In materials prepared for the general public, Adventists quote Scripture to substantiate their beliefs, for they are based on Scripture. In material prepared for use by their own members, since her books are held in high esteem by most, they as well as the Bible are often quoted from, giving an appearance that the charge is true when it is not.

Much of what Seventh-day Adventists believe was hammered out in the Bible studies of the 1848 Sabbath Conferences. Mrs. White, to her chagrin, could not understand the topics under discussion. The only exception was when she was in vision, [p. 14] which occurred when the brethren could not come to agreement on their own about what the Bible said on a particular point.

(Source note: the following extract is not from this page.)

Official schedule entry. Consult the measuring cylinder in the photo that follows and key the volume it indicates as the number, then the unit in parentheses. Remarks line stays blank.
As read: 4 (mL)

She wrote:

During this whole time I could not understand the reasoning of the brethren. My mind was locked, as it were, and I could not comprehend the meaning of the scriptures we were studying. This was one of the greatest sorrows of my life. I was in this condition of mind until all the principal points of our faith were made clear to our minds, in harmony with the Word of God.—Selected Messages, bk. 1, p. 207.

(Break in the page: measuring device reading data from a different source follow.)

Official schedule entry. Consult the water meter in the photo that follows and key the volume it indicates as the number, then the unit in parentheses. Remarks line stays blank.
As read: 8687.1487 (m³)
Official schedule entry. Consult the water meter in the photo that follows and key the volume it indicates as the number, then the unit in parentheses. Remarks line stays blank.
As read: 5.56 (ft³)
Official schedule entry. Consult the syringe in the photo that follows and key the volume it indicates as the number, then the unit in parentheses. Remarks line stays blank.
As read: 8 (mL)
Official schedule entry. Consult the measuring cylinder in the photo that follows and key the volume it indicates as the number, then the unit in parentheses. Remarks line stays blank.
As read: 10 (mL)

Since much of what Adventists believe was arrived at in meetings where Mrs. White couldn't understand what was being discussed, how can it be said that Seventh-day Adventism is based around her teachings and philosophies?

#3: She's the founder. She was not the sole founder.

This distinction has more to do with psychology than with being picky. Narrowing down responsibility for an incident or teaching to a single individual makes that incident or teaching seem less credible to the average mind. Likewise, having many people say the same thing makes an incident, teaching, or allegation seem more credible. Whether intentional or not, this video utilizes this psychological principle by blaming so much on Mrs. White, and by having so many different people do the blaming.

Though a number of others played important roles in the forming of Seventh-day Adventism, there are three who are usually considered the founders: Joseph Bates, James White, and Ellen White. Without Bates's itinerant evangelism and James's publishing efforts and leadership, Seventh-day Adventism would not have gotten off the ground.

Interestingly, of these three, James White's name gets the most prominence. The Seventh-day Adventist Encyclopedia calls him "founder," while his wife is called "cofounder," and Bates is called "one of the founders" (pp. 1598, 1584, 132). This tendency to identify James as the founder is nothing new, for Uriah Smith called him "the founder" back in 1881 (In Memoriam, p. 11).